Source text

Growing up in Red Lake Ontario, Crime only happened on tv, nobody ever locked the doors, and got weird looks when they did . Saw my parents at the table before school and at supper time. Got first motorcycle at 8 yrs. running in the bush with a 22, and don't forget the lawn darts. Can't even discipline your kids these days. I firmly remember my Dad's belt and Mom's wooden spoon's didn't dare them either or it got worse. But you know I was never afraid of my Parent's just scared of screwing up. Damn now I gotta call my Mom


----------



## macframalama (Apr 17, 2012)

lawn dart omg.... if you let your kids play with lawn darts now your kids would be taken lol... I too got my first car @13 , i used to deliver my papers on my paper route mashing through the puddles and gravel roads in my "pimpin" dodge omni hatch back , 6x9's pounding snoop dogg lol..

I have memories of taking the tressel on the railway tracks when we walked to school... yeah back then we were allowed to walk, now i drop my kids off , walk with them to there class, take off there outside shoes, physically walk them to there classroom... and when we walked home my parents werent there they were at work... I cant imagine allowing my kids to enjoy that same freedoms, i dont know if its my parenting that has changed or the changing of te times or maybe are just more aware of the inherent dangers that are out there, or what ...anyone else used to "share" seatbelts with there siblings lol, or drive the family car while sitting on your dads lap lol... doesnt work like that now , i once had a "car seat specialist" examine the car seat conviguration in my truck.

the times they are a changing, and while the theft of the poppy boxes is gross , the facts are that is a stupid way to collect funds for vet in the year 2012, with the way that the world is now if you want to donate you should use a secure internet based transaction that way at least if you get robbed your covered


----------



## neven (May 15, 2010)

Jobs
1: Could you rewrite the stretch of the forum thread from "the times they" through "(May 15, 2010)", substituting "donation tins" for "poppy boxes"?
2: Which vehicles are mentioned in the forum thread?
3: Could you extend the forum thread from the point where it stops?

[Data excerpts]

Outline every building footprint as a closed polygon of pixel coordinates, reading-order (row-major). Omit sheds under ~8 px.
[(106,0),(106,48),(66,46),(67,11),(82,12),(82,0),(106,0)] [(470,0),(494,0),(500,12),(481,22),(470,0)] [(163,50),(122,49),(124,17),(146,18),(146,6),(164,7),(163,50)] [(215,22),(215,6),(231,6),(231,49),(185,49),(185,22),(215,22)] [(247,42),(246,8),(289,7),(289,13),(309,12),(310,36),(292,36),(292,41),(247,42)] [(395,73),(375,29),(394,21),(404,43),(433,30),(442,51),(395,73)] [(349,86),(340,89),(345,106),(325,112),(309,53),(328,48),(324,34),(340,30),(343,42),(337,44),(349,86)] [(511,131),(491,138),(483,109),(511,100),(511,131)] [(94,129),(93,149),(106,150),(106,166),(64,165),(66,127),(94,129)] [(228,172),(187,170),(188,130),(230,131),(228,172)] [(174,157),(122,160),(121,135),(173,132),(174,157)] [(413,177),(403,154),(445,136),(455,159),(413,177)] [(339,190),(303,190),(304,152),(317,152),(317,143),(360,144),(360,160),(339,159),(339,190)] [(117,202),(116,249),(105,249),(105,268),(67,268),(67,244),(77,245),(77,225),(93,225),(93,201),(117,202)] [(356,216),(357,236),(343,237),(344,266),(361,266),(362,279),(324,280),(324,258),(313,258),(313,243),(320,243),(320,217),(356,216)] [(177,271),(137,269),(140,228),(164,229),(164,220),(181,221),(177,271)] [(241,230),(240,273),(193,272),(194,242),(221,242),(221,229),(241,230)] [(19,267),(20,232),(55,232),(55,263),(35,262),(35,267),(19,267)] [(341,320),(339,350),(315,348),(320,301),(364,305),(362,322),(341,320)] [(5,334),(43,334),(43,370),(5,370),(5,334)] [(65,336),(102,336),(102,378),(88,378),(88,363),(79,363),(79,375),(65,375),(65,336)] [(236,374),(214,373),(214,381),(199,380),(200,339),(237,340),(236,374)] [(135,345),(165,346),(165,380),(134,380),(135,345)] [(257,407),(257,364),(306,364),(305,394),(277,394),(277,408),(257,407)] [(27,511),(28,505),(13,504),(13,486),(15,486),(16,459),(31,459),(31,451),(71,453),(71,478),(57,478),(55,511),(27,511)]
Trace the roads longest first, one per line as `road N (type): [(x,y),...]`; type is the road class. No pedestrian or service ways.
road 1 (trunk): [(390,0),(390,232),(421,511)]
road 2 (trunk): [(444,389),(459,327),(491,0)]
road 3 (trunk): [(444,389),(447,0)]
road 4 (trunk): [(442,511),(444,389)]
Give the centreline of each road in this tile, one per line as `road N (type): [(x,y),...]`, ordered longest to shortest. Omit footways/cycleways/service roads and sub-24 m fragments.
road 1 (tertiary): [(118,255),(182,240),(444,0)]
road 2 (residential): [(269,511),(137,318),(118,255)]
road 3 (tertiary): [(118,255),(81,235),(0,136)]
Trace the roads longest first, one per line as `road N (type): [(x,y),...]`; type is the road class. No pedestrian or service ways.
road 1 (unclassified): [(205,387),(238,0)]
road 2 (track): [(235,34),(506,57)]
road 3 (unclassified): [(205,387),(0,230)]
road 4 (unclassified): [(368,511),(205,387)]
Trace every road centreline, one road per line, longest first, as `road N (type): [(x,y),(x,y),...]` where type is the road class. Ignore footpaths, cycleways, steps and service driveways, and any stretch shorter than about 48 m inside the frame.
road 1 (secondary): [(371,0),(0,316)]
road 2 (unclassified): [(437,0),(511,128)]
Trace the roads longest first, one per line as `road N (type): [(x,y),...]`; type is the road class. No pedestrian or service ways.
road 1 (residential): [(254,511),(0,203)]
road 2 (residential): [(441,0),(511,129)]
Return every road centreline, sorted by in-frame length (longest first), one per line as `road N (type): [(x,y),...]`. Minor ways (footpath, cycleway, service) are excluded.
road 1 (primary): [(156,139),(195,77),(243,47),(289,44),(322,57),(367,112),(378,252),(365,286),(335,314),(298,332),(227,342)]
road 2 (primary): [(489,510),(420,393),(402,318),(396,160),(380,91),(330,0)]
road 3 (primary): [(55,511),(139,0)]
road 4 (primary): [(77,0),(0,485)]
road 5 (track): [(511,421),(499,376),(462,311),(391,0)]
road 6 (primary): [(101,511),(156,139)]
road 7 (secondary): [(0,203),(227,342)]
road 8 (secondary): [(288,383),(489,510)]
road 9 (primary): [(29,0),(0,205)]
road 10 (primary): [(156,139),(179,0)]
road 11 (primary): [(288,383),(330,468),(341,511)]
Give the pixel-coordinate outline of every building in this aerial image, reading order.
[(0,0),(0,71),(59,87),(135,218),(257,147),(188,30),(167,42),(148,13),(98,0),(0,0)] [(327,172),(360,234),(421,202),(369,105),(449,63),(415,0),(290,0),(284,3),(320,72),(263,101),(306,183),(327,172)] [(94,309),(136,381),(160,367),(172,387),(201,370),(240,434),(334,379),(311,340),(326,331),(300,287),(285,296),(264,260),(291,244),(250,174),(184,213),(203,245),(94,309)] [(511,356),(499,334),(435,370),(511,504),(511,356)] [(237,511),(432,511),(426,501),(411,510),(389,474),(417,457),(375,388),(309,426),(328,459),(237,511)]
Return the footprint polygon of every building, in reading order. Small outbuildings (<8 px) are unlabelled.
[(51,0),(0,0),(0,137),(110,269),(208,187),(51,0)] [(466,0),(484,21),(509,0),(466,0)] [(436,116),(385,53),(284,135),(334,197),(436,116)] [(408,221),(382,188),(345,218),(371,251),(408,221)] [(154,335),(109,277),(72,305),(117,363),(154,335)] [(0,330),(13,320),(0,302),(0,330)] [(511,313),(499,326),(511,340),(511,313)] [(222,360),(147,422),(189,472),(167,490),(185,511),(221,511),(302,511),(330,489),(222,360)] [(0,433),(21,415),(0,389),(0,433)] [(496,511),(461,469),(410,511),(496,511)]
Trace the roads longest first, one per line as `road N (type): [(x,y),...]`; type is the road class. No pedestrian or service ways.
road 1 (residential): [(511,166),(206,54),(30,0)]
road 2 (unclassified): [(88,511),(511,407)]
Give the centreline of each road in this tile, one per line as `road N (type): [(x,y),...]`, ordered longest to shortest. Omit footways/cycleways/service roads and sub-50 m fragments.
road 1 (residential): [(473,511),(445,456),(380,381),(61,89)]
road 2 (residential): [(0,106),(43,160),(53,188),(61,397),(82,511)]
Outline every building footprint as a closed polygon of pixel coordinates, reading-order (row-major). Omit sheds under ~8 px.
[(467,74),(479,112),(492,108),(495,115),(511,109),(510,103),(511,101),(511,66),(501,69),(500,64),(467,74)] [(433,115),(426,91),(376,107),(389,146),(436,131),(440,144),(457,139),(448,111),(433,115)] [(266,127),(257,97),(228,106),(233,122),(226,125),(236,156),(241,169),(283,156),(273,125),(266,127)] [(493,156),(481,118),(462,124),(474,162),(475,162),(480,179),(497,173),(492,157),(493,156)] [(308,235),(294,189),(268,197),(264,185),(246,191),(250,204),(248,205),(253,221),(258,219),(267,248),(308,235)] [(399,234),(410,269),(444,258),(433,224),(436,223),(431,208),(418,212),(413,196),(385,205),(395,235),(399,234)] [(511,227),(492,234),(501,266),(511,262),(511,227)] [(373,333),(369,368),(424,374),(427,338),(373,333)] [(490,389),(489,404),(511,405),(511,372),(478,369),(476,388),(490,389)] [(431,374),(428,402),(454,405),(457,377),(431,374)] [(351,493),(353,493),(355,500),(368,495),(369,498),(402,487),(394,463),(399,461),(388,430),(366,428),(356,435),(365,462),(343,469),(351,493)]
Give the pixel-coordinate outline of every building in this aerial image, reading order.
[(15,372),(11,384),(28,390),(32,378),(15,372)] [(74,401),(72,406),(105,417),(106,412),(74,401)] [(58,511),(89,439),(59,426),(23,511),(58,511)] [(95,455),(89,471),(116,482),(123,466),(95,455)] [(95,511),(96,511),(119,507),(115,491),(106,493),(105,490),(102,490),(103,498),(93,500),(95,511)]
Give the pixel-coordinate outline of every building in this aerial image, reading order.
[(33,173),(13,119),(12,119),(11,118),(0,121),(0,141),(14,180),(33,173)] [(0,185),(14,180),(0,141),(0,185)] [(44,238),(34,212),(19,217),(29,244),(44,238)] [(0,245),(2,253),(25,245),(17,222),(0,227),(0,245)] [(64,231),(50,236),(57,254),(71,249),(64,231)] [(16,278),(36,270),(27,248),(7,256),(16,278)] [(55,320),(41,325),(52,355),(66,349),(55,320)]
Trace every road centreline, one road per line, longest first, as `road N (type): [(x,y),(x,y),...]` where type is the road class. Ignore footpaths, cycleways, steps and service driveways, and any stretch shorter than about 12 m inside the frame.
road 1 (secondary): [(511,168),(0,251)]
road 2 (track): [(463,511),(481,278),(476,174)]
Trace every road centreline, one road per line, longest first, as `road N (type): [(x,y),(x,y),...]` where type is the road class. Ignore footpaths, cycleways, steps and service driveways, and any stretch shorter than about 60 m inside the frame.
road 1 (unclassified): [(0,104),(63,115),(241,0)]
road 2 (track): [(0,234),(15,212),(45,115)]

Exercise responses
1:
the times they are a changing, and while the theft of the donation tins is gross , the facts are that is a stupid way to collect funds for vet in the year 2012, with the way that the world is now if you want to donate you should use a secure internet based transaction that way at least if you get robbed your covered


----------



## neven (May 15, 2010)

2: A motorcycle, a "pimpin" dodge omni hatch back, the family car, and a truck

3:
i dont think its stupid at all, it shouldn't be the only means at all, but i think its a good way to fund raise. What better way for young people to connect with them, especially since society so easily forgets those who fought for our ideals. A digital fundraiser fails at that connection, a telathon wont work because they'd fall asleep before prime time and their electric blankets would trip the breakers as they man the phones  Theres a reason why ribbons, wristbands and flowers are used to fund raise, It works because people still like to get a little something, even if it is a bit superficial


----------



## macframalama (Apr 17, 2012)

Fair enough but can you really trust that a box with "unknown" moneies in it wont peak someones interest , and i realize that the box is a easy way to catch people at the till and have them drop there $.35 cents in there and be off and while 35 cents isnt anything over time that can really add up , 

its just this is 2012 we have people ripping live wiring out of hydro electric boxes to sell the scrap copper, drugs are the fuel behind this fire , people whom are willing to risk life and limb to score this copper wiring would not hesitate to yank a cardboard box off a counter at a til in a 7-11 or where ever it happened,, the only real way to have a collection box is to have one secured down to the point that it requires some tools and someone behind the counter to un hook it .. people are gross man , shady shady shady, they will take advantage of any scenario for the smallest benefit.. 
while the world adjusts to the lack of morals that 2012 humans have things like this are bound to happen, so unless there is some real answer to the actual problems this stuff is gonna get worse, and stupid crimes like this arent the only ones, ffake unicef boxes, bogus bottles drives, people offering to remove scrap vehicles for free and then making a phone call to a towing and salvage yard that pays $100 for the car no matter what , i have seen it all , 
how many times have you been approached by someone with a sob story and a jerry can i just need x dollars to make it my moms funeral or some such non sence..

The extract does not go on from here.